4.1. Over de door [appellant sub 1] en het gemeentebestuur gemaakte vergelijking met een verleende ontheffing voor nieuwvestiging van een intensieve veehouderij op het perceel aan de Noordstraat 47 in Sint Anthonis wordt overwogen dat het college zich op het standpunt heeft gesteld dat deze situatie verschilt van de aan de orde zijnde situatie omdat in die situatie juist wel was voldaan aan de ontheffingscriteria van artikel 9.5, vierde lid, van de Verordening 2011, nu het gemeentebestuur in dat geval te kennen had gegeven planologische medewerking te verlenen. In hetgeen [appellant sub 1] en het gemeentebestuur hebben aangevoerd ziet de Afdeling geen aanleiding voor het oordeel dat het college zich ten onrechte op het standpunt heeft gesteld dat de genoemde situatie niet overeenkomt met de thans aan de orde zijnde situatie.
4.2. Voorts heeft het college zich in redelijkheid op het standpunt kunnen stellen dat de gevolgen van de weigering om ontheffing te verlenen voor [appellant sub 1] niet onevenredig zijn in verhouding tot het daarmee te dienen doel, te weten het voorkomen van de nadelige ruimtelijke gevolgen van nieuwvestiging van intensieve veehouderij.
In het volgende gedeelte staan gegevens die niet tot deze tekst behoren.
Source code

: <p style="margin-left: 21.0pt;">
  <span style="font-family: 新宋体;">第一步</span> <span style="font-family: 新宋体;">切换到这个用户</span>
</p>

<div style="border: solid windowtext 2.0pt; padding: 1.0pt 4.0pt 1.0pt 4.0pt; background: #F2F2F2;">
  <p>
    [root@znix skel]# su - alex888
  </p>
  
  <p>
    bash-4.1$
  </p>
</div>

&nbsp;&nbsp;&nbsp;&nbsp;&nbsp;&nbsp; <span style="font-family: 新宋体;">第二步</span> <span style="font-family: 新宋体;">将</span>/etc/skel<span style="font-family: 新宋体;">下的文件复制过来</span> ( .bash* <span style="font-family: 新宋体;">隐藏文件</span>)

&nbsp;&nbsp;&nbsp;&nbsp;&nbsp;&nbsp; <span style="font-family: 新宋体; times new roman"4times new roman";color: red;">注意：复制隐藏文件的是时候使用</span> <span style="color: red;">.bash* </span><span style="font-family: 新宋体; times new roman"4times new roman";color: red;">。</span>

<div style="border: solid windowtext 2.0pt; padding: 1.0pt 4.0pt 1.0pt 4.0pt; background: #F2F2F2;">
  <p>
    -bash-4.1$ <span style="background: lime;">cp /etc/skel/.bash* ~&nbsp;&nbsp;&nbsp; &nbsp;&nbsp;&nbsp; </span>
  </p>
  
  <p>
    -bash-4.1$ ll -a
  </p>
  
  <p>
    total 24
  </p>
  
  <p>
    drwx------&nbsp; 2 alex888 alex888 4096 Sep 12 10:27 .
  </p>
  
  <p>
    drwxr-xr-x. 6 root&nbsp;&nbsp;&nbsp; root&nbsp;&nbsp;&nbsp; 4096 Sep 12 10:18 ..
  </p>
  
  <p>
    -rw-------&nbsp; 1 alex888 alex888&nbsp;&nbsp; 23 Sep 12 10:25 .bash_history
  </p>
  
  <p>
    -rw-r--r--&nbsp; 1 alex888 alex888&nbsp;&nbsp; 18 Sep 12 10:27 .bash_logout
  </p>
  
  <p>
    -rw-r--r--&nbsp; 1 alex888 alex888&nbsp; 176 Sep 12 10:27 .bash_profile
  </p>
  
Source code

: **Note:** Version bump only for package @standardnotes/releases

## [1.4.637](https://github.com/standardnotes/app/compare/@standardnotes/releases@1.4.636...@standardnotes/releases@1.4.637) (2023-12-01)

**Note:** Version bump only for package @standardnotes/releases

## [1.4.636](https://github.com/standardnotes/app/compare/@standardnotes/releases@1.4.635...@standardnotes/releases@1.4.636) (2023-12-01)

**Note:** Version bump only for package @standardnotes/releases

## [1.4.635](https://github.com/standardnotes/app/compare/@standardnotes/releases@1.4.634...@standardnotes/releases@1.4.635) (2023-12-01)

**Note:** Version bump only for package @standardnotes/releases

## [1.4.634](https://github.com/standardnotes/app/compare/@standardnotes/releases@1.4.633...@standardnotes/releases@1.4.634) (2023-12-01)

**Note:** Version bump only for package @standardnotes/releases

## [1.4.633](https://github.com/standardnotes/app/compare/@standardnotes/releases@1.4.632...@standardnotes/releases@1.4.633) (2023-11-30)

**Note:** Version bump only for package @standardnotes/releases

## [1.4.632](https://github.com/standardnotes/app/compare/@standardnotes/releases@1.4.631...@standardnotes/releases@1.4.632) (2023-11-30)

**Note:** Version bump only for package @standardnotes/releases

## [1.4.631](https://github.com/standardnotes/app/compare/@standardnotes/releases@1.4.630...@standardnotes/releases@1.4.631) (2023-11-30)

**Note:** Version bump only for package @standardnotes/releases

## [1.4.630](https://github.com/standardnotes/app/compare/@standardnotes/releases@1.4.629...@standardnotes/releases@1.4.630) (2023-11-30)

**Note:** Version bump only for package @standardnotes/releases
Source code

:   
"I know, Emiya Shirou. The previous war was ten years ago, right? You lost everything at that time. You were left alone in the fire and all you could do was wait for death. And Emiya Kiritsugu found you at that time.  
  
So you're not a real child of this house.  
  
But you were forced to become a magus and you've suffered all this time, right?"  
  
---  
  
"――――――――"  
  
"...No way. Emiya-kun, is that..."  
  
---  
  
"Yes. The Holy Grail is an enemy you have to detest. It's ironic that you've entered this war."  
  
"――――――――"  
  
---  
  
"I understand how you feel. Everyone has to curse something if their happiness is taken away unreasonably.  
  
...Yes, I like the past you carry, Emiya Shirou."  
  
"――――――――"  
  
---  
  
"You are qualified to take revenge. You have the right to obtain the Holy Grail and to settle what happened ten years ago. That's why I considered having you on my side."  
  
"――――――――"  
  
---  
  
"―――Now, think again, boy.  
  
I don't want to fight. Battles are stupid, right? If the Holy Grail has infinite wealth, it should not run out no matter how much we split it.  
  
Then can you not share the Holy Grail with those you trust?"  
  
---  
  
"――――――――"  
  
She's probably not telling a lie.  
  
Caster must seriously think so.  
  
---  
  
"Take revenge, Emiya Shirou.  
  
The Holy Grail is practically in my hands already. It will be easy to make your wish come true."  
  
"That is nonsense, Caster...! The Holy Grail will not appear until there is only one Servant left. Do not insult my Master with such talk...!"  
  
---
Daarbij is van belang dat de beoogde verplaatsingslocatie aan de Hoogstraat ong. in Gilze weliswaar in een landbouwontwikkelingsgebied ligt, maar dat er niet zonder meer van uit kon worden gegaan dat de intensieve veehouderij hier planologisch mogelijk zou worden gemaakt.
5. De beroepen zijn ongegrond.
6. Voor een proceskostenveroordeling bestaat geen aanleiding.
De Afdeling bestuursrechtspraak van de Raad van State
Recht doende in naam der Koningin:
verklaart de beroepen ongegrond.
Aldus vastgesteld door mr. P.J.J. van Buuren, voorzitter, en mr. M.A.A. Mondt-Schouten en mr. N.S.J. Koeman, leden, in tegenwoordigheid van mr. R. Kegge, ambtenaar van staat.